Marthe : J’étais au DASMO depuis à peine un an et j’ai tout de suite pensé à certaines personnes qu’on accompagne, qui ne peuvent pas sortir de chez elles et n’ont donc aucun accès à la culture. Certains aidants exprimaient ce manque. Une fille m’avait dit : “Ma mère adorait la musique, danser, aller au musée. Mais aujourd’hui, elle ne peut plus y aller.” Le projet Plaine Santé était une bonne occasion d’amener la culture jusqu’à elles.
Comment avez-vous organisé le projet ?
Marthe : Il a d’abord fallu convaincre mes collègues des différents services du pôle domicile : le SAVS, le SAMSAH et le DASMO. C’était un projet en plus de notre charge habituelle, donc il fallait que tout le monde soit motivé. Et comme il y avait un financement public, on voulait bien faire les choses.
Laura : Ce qui m’a convaincue, c’est que Marthe a vraiment pris le projet en main. Elle était la référente, ce qui m’a permis de m’y greffer selon mes disponibilités. Au final, beaucoup d’usagers du SAVS y participent.

Quels services et structures étaient impliqués ?
Marthe : Notre pôle domicile adulte regroupe trois services (SAVS, SAMSAH et DASMO), tous rattachés à l’association APF France Handicap. On a aussi collaboré avec l’ADAPT, qui gère un foyer d’accueil médicalisé et une plateforme de répit pour les aidants. Il fallait coordonner tout ce monde, malgré les différences de fonctionnement, les roulements, les vacances…
Comment avez-vous structuré les premières étapes du projet ?
Marthe : On voulait de l’itinérance et l’utilisation de tiers-lieux, pour toucher les personnes chez elles mais aussi celles en recherche de socialisation. L’APF a ouvert récemment un lieu appelé le QG d’Henriette, accessible à tous types de handicap, avec des ateliers, de l’entraide, etc. On a aussi eu des échanges avec Autrement, un autre tiers-lieu à Amiens. On a organisé le projet par secteurs, pour que chacun puisse en bénéficier selon sa localisation.
Laura : Les musiciens intervenaient deux jours par mois : une journée en itinérance à domicile et une journée en tiers-lieu. Chaque fois, sur le même secteur.

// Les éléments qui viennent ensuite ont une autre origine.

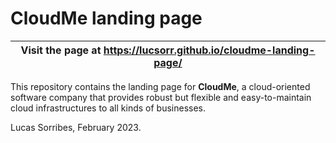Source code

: # CloudMe landing page

| Visit the page at https://lucsorr.github.io/cloudme-landing-page/ |
| --- |

This repository contains the landing page for **CloudMe**, a cloud-oriented software company that provides robust but flexible and easy-to-maintain cloud infrastructures to all kinds of businesses.

Lucas Sorribes, February 2023.
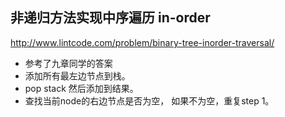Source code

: ## 非递归方法实现中序遍历 in-order

 http://www.lintcode.com/problem/binary-tree-inorder-traversal/
 
 - 参考了九章同学的答案
  - 添加所有最左边节点到栈。
  - pop stack 然后添加到结果。
  - 查找当前node的右边节点是否为空， 如果不为空，重复step 1。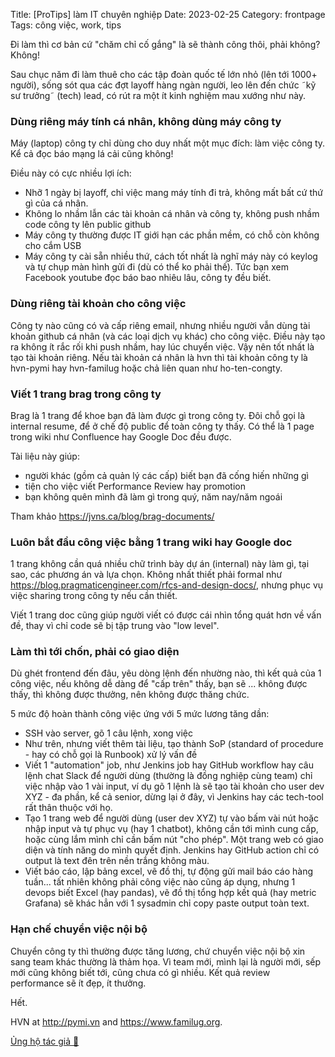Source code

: Title: [ProTips] làm IT chuyên nghiệp
Date: 2023-02-25
Category: frontpage
Tags: công việc, work, tips

Đi làm thì cơ bản cứ "chăm chỉ cố gắng" là sẽ thành công thôi, phải không?
Không!

Sau chục năm đi làm thuê cho các tập đoàn quốc tế lớn nhỏ (lên tới 1000+ người), sống sót qua các đợt layoff hàng ngàn người, leo lên đến chức ˜kỹ sư trưởng˜ (tech) lead, có rút ra một ít kinh nghiệm mau xướng như này.

### Dùng riêng máy tính cá nhân, không dùng máy công ty
Máy (laptop) công ty chỉ dùng cho duy nhất một mục đích: làm việc công ty. Kể cả đọc báo mạng lá cải cũng không!

Điều này có cực nhiều lợi ích:

- Nhỡ 1 ngày bị layoff, chỉ việc mang máy tính đi trả, không mất bất cứ thứ gì của cá nhân.
- Không lo nhầm lẫn các tài khoản cá nhân và công ty, không push nhầm code công ty lên public github
- Máy công ty thường được IT giới hạn các phần mềm, có chỗ còn không cho cắm USB
- Máy công ty cài sẵn nhiều thứ, cách tốt nhất là nghĩ máy này có keylog và tự chụp màn hình gửi đi (dù có thể ko phải thế). Tức bạn xem Facebook youtube đọc báo bao nhiêu lâu, công ty đều biết.

### Dùng riêng tài khoản cho công việc
Công ty nào cũng có và cấp riêng email, nhưng nhiều người vẫn dùng tài khoản github cá nhân (và các loại dịch vụ khác) cho công việc. Điều này tạo ra không ít rắc rối khi push nhầm, hay lúc chuyển việc. Vậy nên tốt nhất là tạo tài khoản riêng. Nếu tài khoản cá nhân là hvn thì tài khoản công ty là hvn-pymi hay hvn-familug hoặc chả liên quan như ho-ten-congty.

### Viết 1 trang brag trong công ty
Brag là 1 trang để khoe bạn đã làm được gì trong công ty. Đôi chỗ gọi là internal resume, để ở chế độ public để toàn công ty thấy. Có thể là 1 page trong wiki như Confluence hay Google Doc đều được.

Tài liệu này giúp:

- người khác (gồm cả quản lý các cấp) biết bạn đã cống hiến những gì
- tiện cho việc viết Performance Review hay promotion
- bạn không quên mình đã làm gì trong quý, năm nay/năm ngoái

Tham khảo <https://jvns.ca/blog/brag-documents/>

### Luôn bắt đầu công việc bằng 1 trang wiki hay Google doc
1 trang không cần quá nhiều chữ trình bày dự án (internal) này làm gì, tại sao, các phương án và lựa chọn. Không nhất thiết phải formal như <https://blog.pragmaticengineer.com/rfcs-and-design-docs/>, nhưng phục vụ việc sharing trong công ty nếu cần thiết.

Viết 1 trang doc cũng giúp người viết có được cái nhìn tổng quát hơn về vấn đề, thay vì chỉ code sẽ bị tập trung vào "low level".

### Làm thì tới chốn, phải có giao diện
Dù ghét frontend đến đâu, yêu dòng lệnh đến nhường nào, thì kết quả của 1 công việc, nếu không dễ dàng để "cấp trên" thấy, bạn sẽ ... không được thấy, thì không được thưởng, nên không được thăng chức.

5 mức độ hoàn thành công việc ứng với 5 mức lương tăng dần:

- SSH vào server, gõ 1 câu lệnh, xong việc
- Như trên, nhưng viết thêm tài liệu, tạo thành SoP (standard of procedure - hay có chỗ gọi là Runbook) xử lý vấn đề
- Viết 1 "automation" job, như Jenkins job hay GitHub workflow hay câu lệnh chat Slack để người dùng (thường là đồng nghiệp cùng team) chỉ việc nhập vào 1 vài input, ví dụ gõ 1 lệnh là sẽ tạo tài khoản cho user dev XYZ - đa phần, kể cả senior, dừng lại ở đây, vì Jenkins hay các tech-tool rất thân thuộc với họ.
- Tạo 1 trang web để người dùng (user dev XYZ) tự vào bấm vài nút hoặc nhập input và tự phục vụ (hay 1 chatbot), không cần tới mình cung cấp, hoặc cùng lắm mình chỉ cần bấm nút "cho phép". Một trang web có giao diện và tính năng do mình quyết định. Jenkins hay GitHub action chỉ có output là text đên trên nền trắng không màu.
- Viết báo cáo, lập bảng excel, vẽ đồ thị, tự động gửi mail báo cáo hàng tuần... tất nhiên không phải công việc nào cũng áp dụng, nhưng 1 devops biết Excel (hay pandas), vẽ đồ thị tổng hợp kết quả (hay metric Grafana) sẽ khác hẳn với 1 sysadmin chỉ copy paste output toàn text.

### Hạn chế chuyển việc nội bộ
Chuyển công ty thì thường được tăng lương, chứ chuyển việc nội bộ xin sang team khác thường là thảm họa. Vì team mới, mình lại là người mới, sếp mới cũng không biết tới, cũng chưa có gì nhiều. Kết quả review performance sẽ ít đẹp, ít thưởng.

Hết.

HVN at <http://pymi.vn> and <https://www.familug.org>.

[Ủng hộ tác giả 🍺](https://www.familug.org/p/ung-ho.html)

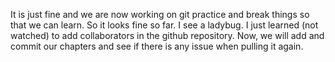 It is just fine and we are now working on git practice and break things so that we can learn.
So it looks fine so far. I see a ladybug. I just learned (not watched) to add collaborators in the github repository.
Now, we will add and commit our chapters and see if there is any issue when pulling it again.
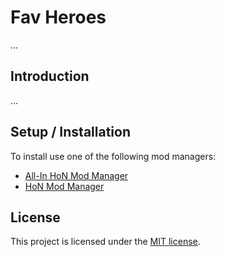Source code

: # Fav Heroes
...

## Introduction
...

## Setup / Installation
To install use one of the following mod managers:
- [All-In HoN Mod Manager](https://sourceforge.net/projects/all-inhonmodman)
- [HoN Mod Manager](https://github.com/Xen0byte/Heroes-Of-Newerth-Mod-Manager)

## License
This project is licensed under the [MIT license](./LICENSE.md).
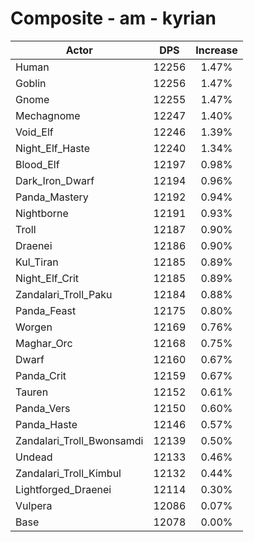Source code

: # Composite - am - kyrian
| Actor | DPS | Increase |
|---|:---:|:---:|
|Human|12256|1.47%|
|Goblin|12256|1.47%|
|Gnome|12255|1.47%|
|Mechagnome|12247|1.40%|
|Void_Elf|12246|1.39%|
|Night_Elf_Haste|12240|1.34%|
|Blood_Elf|12197|0.98%|
|Dark_Iron_Dwarf|12194|0.96%|
|Panda_Mastery|12192|0.94%|
|Nightborne|12191|0.93%|
|Troll|12187|0.90%|
|Draenei|12186|0.90%|
|Kul_Tiran|12185|0.89%|
|Night_Elf_Crit|12185|0.89%|
|Zandalari_Troll_Paku|12184|0.88%|
|Panda_Feast|12175|0.80%|
|Worgen|12169|0.76%|
|Maghar_Orc|12168|0.75%|
|Dwarf|12160|0.67%|
|Panda_Crit|12159|0.67%|
|Tauren|12152|0.61%|
|Panda_Vers|12150|0.60%|
|Panda_Haste|12146|0.57%|
|Zandalari_Troll_Bwonsamdi|12139|0.50%|
|Undead|12133|0.46%|
|Zandalari_Troll_Kimbul|12132|0.44%|
|Lightforged_Draenei|12114|0.30%|
|Vulpera|12086|0.07%|
|Base|12078|0.00%|
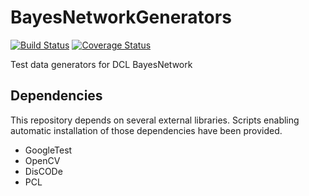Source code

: # BayesNetworkGenerators

[![Build Status](https://travis-ci.org/qiubix/BayesNetworkGenerators.svg?branch=master)](https://travis-ci.org/qiubix/BayesNetworkGenerators)
[![Coverage Status](https://coveralls.io/repos/github/qiubix/BayesNetworkGenerators/badge.svg?branch=master)](https://coveralls.io/github/qiubix/BayesNetworkGenerators?branch=master)

Test data generators for DCL BayesNetwork

## Dependencies
This repository depends on several external libraries. Scripts enabling automatic installation of those dependencies have been provided.

- GoogleTest
- OpenCV
- DisCODe
- PCL
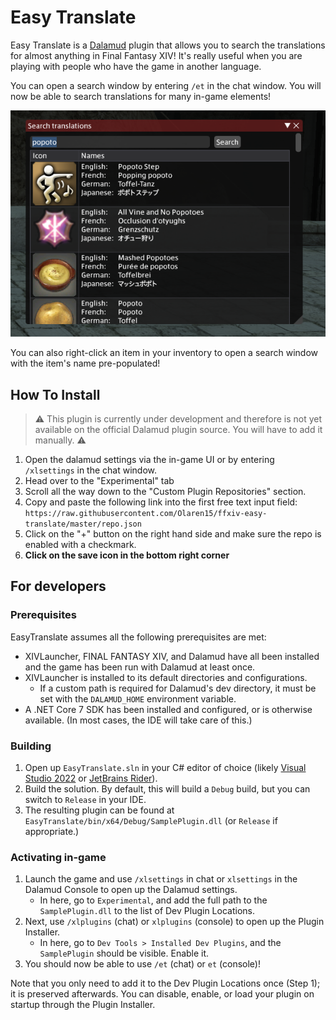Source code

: # Easy Translate

Easy Translate is a [Dalamud](https://github.com/goatcorp/Dalamud) plugin that allows you to search the translations for almost anything in Final Fantasy XIV!
It's really useful when you are playing with people who have the game in another language.

You can open a search window by entering `/et` in the chat window. You will now be able to search translations for many in-game elements!

![A search window displaying the translation search results for "popoto"](doc/search-popoto.png)

You can also right-click an item in your inventory to open a search window with the item's name pre-populated!

## How To Install

> ⚠️ This plugin is currently under development and therefore is not yet available on the official Dalamud plugin source. You will have to add it manually. ⚠️

1. Open the dalamud settings via the in-game UI or by entering `/xlsettings` in the chat window.
2. Head over to the "Experimental" tab
3. Scroll all the way down to the "Custom Plugin Repositories" section.
4. Copy and paste the following link into the first free text input field: `https://raw.githubusercontent.com/Olaren15/ffxiv-easy-translate/master/repo.json`
5. Click on the "+" button on the right hand side and make sure the repo is enabled with a checkmark.
6. **Click on the save icon in the bottom right corner**

## For developers

### Prerequisites

EasyTranslate assumes all the following prerequisites are met:

* XIVLauncher, FINAL FANTASY XIV, and Dalamud have all been installed and the game has been run with Dalamud at least once.
* XIVLauncher is installed to its default directories and configurations.
  * If a custom path is required for Dalamud's dev directory, it must be set with the `DALAMUD_HOME` environment variable.
* A .NET Core 7 SDK has been installed and configured, or is otherwise available. (In most cases, the IDE will take care of this.)

### Building

1. Open up `EasyTranslate.sln` in your C# editor of choice (likely [Visual Studio 2022](https://visualstudio.microsoft.com) or [JetBrains Rider](https://www.jetbrains.com/rider/)).
2. Build the solution. By default, this will build a `Debug` build, but you can switch to `Release` in your IDE.
3. The resulting plugin can be found at `EasyTranslate/bin/x64/Debug/SamplePlugin.dll` (or `Release` if appropriate.)

### Activating in-game

1. Launch the game and use `/xlsettings` in chat or `xlsettings` in the Dalamud Console to open up the Dalamud settings.
    * In here, go to `Experimental`, and add the full path to the `SamplePlugin.dll` to the list of Dev Plugin Locations.
2. Next, use `/xlplugins` (chat) or `xlplugins` (console) to open up the Plugin Installer.
    * In here, go to `Dev Tools > Installed Dev Plugins`, and the `SamplePlugin` should be visible. Enable it.
3. You should now be able to use `/et` (chat) or `et` (console)!

Note that you only need to add it to the Dev Plugin Locations once (Step 1); it is preserved afterwards. You can disable, enable, or load your plugin on startup through the Plugin Installer.
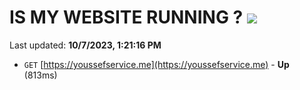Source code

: # IS MY WEBSITE RUNNING ? [![](https://img.shields.io/static/v1?label=Sponsor&message=%E2%9D%A4&logo=GitHub&color=%23fe8e86)](https://github.com/sponsors/<username>)

Last updated: **10/7/2023, 1:21:16 PM**

- `GET` [https://youssefservice.me](https://youssefservice.me) - **Up** (813ms)
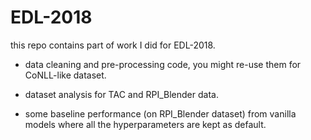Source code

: # EDL-2018

this repo contains part of work I did for EDL-2018.

 * data cleaning and pre-processing code, you might re-use them for CoNLL-like dataset.

 * dataset analysis for TAC and RPI_Blender data.

 * some baseline performance (on RPI_Blender dataset) from vanilla models where all the hyperparameters are kept as default.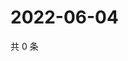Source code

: # 2022-06-04

共 0 条

<!-- BEGIN WEIBO -->
<!-- 最后更新时间 Sat Jun 04 2022 04:16:16 GMT+0800 (China Standard Time) -->

<!-- END WEIBO -->

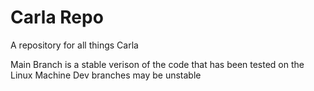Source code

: # Carla Repo
A repository for all things Carla

Main Branch is a stable verison of the code that has been tested on the Linux Machine
Dev branches may be unstable
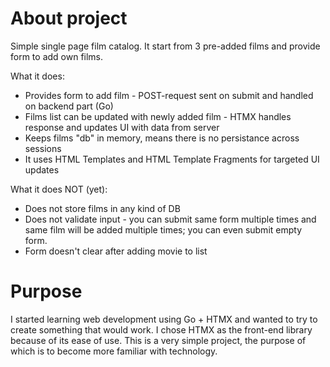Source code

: # About project
Simple single page film catalog. It start from 3 pre-added films and provide form to add own films.

What it does:
* Provides form to add film - POST-request sent on submit and handled on backend part (Go)
* Films list can be updated with newly added film - HTMX handles response and updates UI with data from server
* Keeps films "db" in memory, means there is no persistance across sessions
* It uses HTML Templates and HTML Template Fragments for targeted UI updates 

What it does NOT (yet):
* Does not store films in any kind of DB
* Does not validate input - you can submit same form multiple times and same film will be added multiple times; you can even submit empty form.
* Form doesn't clear after adding movie to list

# Purpose
I started learning web development using Go + HTMX and wanted to try to create something that would work. I chose HTMX as the front-end library because of its ease of use. This is a very simple project, the purpose of which is to become more familiar with technology.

Que se passait-il pendant ces journées ?
Marthe : En ce qui me concerne, j’ai surtout accompagné à domicile. On a vu de très belles relations se créer. L’aidant et l’aidé n’avaient plus leur rôle habituel : c’était une découverte pour tous. Les musiciens proposaient une exploration sonore à partir d’outils, de tablettes, de sons du quotidien que les personnes aiment. Ils expliquaient ce que ces sons évoquent pour eux, puis construisaient un morceau relaxant à partir de ça.


Quels sont les retours des personnes accompagnées ?
Marthe : Les retours sont très positifs. Les gens ont vraiment apprécié ces moments.
Justement, comment avez-vous pensé cette journée aujourd’hui ?
Laura : On voulait marquer la moitié du projet par un moment estival, un peu festif : ce qu’on appelle notre premier final. On l’a fait en extérieur, dans un parc, pour permettre aux personnes de sortir de chez elles et d’accéder à la culture dehors. C’était aussi l’occasion pour les participants de se rencontrer autour de la musique.
Marthe : Il y a 14 personnes accompagnées sur les deux associations qui sont là. J’ai aussi invité des gens du quartier à venir librement, sans inscription. Le lieu s’y prête : les passants peuvent s’arrêter, découvrir, participer.